(Indoor object tracking data)
──────

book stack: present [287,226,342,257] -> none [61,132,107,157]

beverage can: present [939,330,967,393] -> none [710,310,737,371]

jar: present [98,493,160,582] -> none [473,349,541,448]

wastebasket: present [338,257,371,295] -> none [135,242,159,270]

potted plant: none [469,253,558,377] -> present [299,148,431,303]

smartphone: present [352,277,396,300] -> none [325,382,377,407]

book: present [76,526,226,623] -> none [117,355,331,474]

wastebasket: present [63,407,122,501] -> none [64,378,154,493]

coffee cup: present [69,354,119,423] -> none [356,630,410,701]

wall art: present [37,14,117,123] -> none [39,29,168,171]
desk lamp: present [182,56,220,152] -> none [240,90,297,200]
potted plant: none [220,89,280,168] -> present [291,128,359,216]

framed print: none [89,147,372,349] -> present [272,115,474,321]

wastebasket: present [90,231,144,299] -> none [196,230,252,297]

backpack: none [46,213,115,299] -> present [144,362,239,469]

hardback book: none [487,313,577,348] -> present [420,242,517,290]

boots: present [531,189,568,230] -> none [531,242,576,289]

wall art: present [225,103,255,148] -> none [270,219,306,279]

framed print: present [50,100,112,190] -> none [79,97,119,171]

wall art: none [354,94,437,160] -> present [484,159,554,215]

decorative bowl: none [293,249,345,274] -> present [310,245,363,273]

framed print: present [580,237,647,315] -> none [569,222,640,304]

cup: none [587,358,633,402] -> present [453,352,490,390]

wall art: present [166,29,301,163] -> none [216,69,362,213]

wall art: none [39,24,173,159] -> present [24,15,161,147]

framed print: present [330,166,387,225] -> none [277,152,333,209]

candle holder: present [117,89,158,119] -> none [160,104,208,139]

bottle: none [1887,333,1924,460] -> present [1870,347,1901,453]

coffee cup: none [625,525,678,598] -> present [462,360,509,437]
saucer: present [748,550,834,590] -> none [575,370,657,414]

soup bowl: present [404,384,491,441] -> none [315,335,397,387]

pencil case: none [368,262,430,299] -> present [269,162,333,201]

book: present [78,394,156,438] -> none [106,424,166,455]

──────

Problem description ▸
All of the records above need to be printed again exactly as they appear.

Answer to this problem ▸
book stack: present [287,226,342,257] -> none [61,132,107,157]

beverage can: present [939,330,967,393] -> none [710,310,737,371]

jar: present [98,493,160,582] -> none [473,349,541,448]

wastebasket: present [338,257,371,295] -> none [135,242,159,270]

potted plant: none [469,253,558,377] -> present [299,148,431,303]

smartphone: present [352,277,396,300] -> none [325,382,377,407]

book: present [76,526,226,623] -> none [117,355,331,474]

wastebasket: present [63,407,122,501] -> none [64,378,154,493]

coffee cup: present [69,354,119,423] -> none [356,630,410,701]

wall art: present [37,14,117,123] -> none [39,29,168,171]
desk lamp: present [182,56,220,152] -> none [240,90,297,200]
potted plant: none [220,89,280,168] -> present [291,128,359,216]

framed print: none [89,147,372,349] -> present [272,115,474,321]

wastebasket: present [90,231,144,299] -> none [196,230,252,297]

backpack: none [46,213,115,299] -> present [144,362,239,469]

hardback book: none [487,313,577,348] -> present [420,242,517,290]

boots: present [531,189,568,230] -> none [531,242,576,289]

wall art: present [225,103,255,148] -> none [270,219,306,279]

framed print: present [50,100,112,190] -> none [79,97,119,171]

wall art: none [354,94,437,160] -> present [484,159,554,215]

decorative bowl: none [293,249,345,274] -> present [310,245,363,273]

framed print: present [580,237,647,315] -> none [569,222,640,304]

cup: none [587,358,633,402] -> present [453,352,490,390]

wall art: present [166,29,301,163] -> none [216,69,362,213]

wall art: none [39,24,173,159] -> present [24,15,161,147]

framed print: present [330,166,387,225] -> none [277,152,333,209]

candle holder: present [117,89,158,119] -> none [160,104,208,139]

bottle: none [1887,333,1924,460] -> present [1870,347,1901,453]

coffee cup: none [625,525,678,598] -> present [462,360,509,437]
saucer: present [748,550,834,590] -> none [575,370,657,414]

soup bowl: present [404,384,491,441] -> none [315,335,397,387]

pencil case: none [368,262,430,299] -> present [269,162,333,201]

book: present [78,394,156,438] -> none [106,424,166,455]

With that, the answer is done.